## Your objective
Arrange lines from the records below as a Markdown table with the columns No and Line, giving each line its row number and leaving out blank lines. Begin at the line that contains "of the members of the football team" and stop after the line that contains "a Halloween dance in Assembly Hall. YMCA".

## Stored records
▶

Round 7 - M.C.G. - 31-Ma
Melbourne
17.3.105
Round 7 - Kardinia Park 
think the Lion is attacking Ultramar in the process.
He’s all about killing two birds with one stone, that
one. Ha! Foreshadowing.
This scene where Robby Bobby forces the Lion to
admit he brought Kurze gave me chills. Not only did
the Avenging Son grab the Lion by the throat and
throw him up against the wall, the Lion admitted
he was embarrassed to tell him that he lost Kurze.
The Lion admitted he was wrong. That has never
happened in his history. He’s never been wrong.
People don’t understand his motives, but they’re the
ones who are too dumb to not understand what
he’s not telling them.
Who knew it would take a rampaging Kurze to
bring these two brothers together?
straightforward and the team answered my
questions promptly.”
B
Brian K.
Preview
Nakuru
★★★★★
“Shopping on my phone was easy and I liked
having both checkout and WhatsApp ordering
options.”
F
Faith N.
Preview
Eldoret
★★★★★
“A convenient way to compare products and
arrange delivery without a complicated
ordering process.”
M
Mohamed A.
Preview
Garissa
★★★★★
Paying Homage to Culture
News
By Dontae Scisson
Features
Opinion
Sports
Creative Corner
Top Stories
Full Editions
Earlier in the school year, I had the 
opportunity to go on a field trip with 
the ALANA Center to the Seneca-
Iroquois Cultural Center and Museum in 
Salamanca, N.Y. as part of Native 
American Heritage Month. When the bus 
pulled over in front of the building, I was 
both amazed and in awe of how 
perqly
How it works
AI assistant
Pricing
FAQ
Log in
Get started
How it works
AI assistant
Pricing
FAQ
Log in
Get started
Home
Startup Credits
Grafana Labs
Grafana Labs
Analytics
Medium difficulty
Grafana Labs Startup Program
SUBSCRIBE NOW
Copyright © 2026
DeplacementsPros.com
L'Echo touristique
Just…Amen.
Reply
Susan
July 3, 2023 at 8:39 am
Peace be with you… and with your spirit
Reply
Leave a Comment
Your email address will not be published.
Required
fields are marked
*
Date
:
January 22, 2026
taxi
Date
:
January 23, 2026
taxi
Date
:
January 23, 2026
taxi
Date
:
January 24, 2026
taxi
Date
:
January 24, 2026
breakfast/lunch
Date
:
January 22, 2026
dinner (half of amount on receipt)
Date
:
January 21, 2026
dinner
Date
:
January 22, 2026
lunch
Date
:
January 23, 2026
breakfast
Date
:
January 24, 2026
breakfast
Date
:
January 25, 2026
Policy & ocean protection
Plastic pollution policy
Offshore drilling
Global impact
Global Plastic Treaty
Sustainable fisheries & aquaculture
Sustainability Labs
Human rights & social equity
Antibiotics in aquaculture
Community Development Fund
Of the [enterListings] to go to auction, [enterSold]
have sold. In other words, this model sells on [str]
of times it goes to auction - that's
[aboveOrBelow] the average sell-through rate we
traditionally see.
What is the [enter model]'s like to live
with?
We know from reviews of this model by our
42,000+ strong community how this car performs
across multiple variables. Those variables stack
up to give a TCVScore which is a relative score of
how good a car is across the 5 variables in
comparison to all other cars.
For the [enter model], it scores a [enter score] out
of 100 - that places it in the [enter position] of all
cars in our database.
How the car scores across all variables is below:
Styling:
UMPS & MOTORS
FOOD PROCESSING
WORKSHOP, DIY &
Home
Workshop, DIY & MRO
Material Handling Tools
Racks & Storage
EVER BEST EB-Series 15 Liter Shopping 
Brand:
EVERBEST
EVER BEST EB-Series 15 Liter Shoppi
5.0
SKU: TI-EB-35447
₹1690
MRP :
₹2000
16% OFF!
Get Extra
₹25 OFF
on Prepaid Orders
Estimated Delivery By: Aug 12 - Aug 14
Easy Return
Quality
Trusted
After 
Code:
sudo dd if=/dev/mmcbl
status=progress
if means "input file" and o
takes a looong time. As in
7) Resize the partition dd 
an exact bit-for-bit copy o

◀
▶

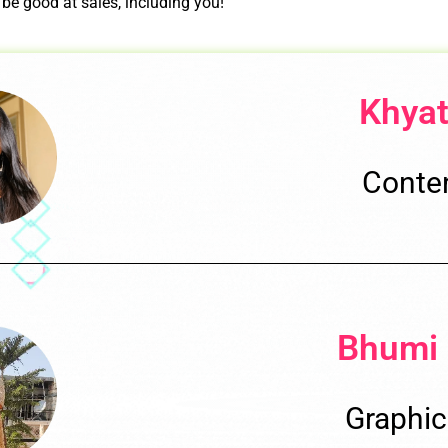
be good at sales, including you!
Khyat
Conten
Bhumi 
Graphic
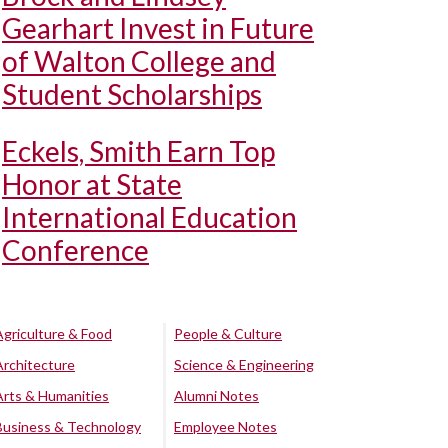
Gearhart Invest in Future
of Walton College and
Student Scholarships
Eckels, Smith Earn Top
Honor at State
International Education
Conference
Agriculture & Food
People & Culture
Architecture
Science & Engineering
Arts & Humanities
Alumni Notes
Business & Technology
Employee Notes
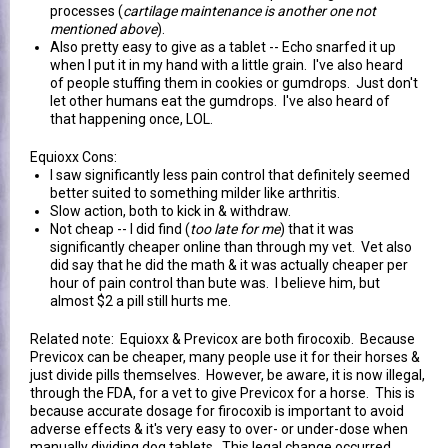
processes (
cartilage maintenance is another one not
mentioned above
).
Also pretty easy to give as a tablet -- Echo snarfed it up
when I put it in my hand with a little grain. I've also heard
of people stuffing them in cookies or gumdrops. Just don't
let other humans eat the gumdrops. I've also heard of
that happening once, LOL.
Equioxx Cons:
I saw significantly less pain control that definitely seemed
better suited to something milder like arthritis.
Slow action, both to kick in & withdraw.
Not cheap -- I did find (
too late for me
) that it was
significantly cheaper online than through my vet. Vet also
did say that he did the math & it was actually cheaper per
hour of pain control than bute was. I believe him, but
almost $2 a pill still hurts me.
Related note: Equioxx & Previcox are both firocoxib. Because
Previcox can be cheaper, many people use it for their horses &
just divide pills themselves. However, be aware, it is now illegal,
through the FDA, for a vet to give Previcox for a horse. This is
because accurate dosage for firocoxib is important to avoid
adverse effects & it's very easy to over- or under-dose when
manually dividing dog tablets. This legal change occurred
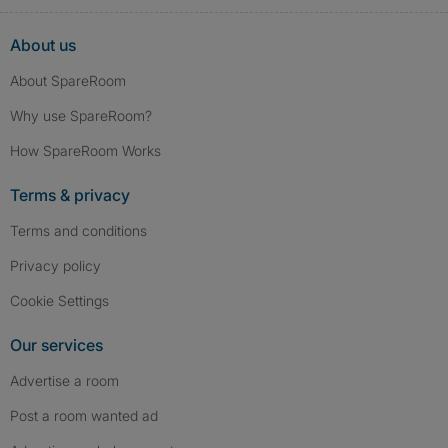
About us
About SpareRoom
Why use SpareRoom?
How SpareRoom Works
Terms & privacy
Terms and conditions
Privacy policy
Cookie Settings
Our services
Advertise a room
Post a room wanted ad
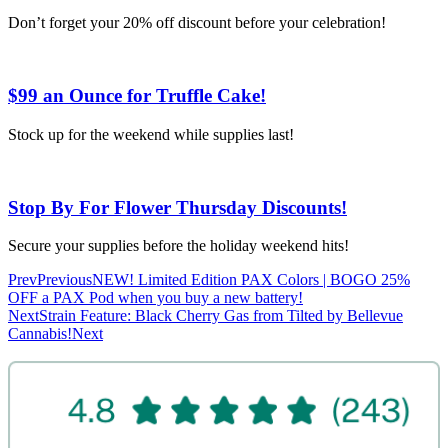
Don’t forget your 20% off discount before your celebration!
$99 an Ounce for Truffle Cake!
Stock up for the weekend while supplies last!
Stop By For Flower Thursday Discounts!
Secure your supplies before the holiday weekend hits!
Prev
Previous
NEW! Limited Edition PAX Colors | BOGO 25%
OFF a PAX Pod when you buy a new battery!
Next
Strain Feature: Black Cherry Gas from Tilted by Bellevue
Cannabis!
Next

◀
▶

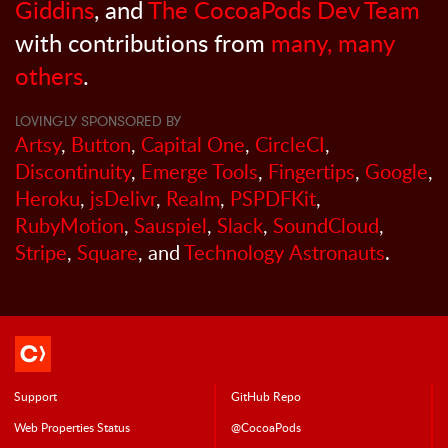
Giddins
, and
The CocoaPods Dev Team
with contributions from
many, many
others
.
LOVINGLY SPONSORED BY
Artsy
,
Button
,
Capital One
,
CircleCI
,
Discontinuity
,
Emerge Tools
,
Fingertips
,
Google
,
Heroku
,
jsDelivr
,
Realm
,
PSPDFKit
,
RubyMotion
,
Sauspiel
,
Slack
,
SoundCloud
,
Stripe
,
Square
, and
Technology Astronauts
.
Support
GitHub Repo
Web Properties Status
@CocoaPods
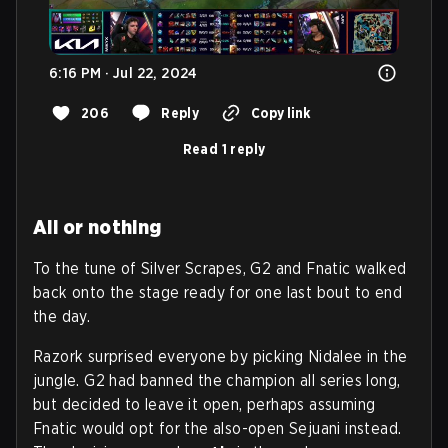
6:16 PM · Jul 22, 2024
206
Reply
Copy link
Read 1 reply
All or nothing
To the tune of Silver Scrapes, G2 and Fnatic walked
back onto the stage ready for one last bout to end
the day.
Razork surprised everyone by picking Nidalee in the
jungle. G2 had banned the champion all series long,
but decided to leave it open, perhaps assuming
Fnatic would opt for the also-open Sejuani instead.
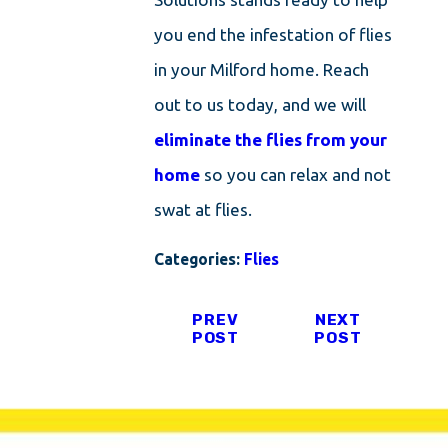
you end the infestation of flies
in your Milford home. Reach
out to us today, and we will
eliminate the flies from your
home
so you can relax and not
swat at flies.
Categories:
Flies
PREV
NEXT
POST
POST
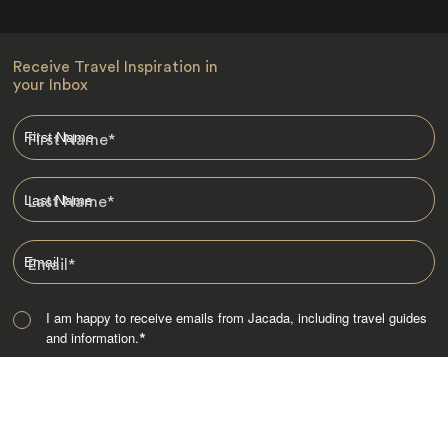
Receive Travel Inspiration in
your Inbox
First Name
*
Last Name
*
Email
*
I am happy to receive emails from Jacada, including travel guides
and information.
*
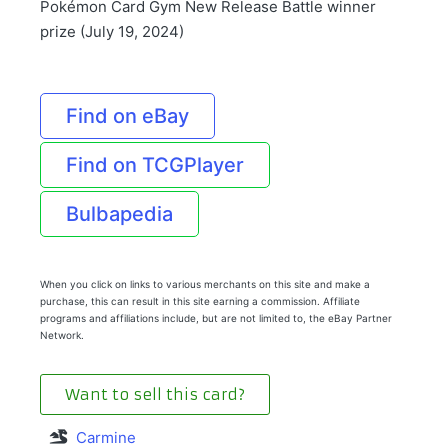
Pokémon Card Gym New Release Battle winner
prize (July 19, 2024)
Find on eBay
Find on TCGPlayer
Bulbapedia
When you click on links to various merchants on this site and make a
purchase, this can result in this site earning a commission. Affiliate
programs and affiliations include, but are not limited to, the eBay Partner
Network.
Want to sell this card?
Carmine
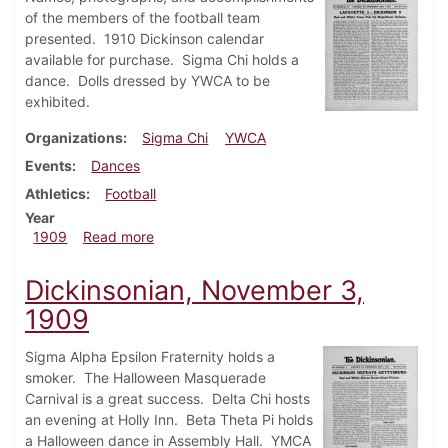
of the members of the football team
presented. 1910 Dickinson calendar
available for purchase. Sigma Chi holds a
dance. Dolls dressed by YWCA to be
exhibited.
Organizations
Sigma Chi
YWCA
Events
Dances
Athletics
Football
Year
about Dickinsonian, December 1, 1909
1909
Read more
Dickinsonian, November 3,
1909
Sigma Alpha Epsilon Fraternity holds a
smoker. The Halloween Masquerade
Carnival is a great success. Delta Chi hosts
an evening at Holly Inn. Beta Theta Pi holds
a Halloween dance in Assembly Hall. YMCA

◀

## Reply
| No | Line |
|---|---|
| 1 | of the members of the football team |
| 2 | presented. 1910 Dickinson calendar |
| 3 | available for purchase. Sigma Chi holds a |
| 4 | dance. Dolls dressed by YWCA to be |
| 5 | exhibited. |
| 6 | Organizations |
| 7 | Sigma Chi |
| 8 | YWCA |
| 9 | Events |
| 10 | Dances |
| 11 | Athletics |
| 12 | Football |
| 13 | Year |
| 14 | about Dickinsonian, December 1, 1909 |
| 15 | 1909 |
| 16 | Read more |
| 17 | Dickinsonian, November 3, |
| 18 | 1909 |
| 19 | Sigma Alpha Epsilon Fraternity holds a |
| 20 | smoker. The Halloween Masquerade |
| 21 | Carnival is a great success. Delta Chi hosts |
| 22 | an evening at Holly Inn. Beta Theta Pi holds |
| 23 | a Halloween dance in Assembly Hall. YMCA |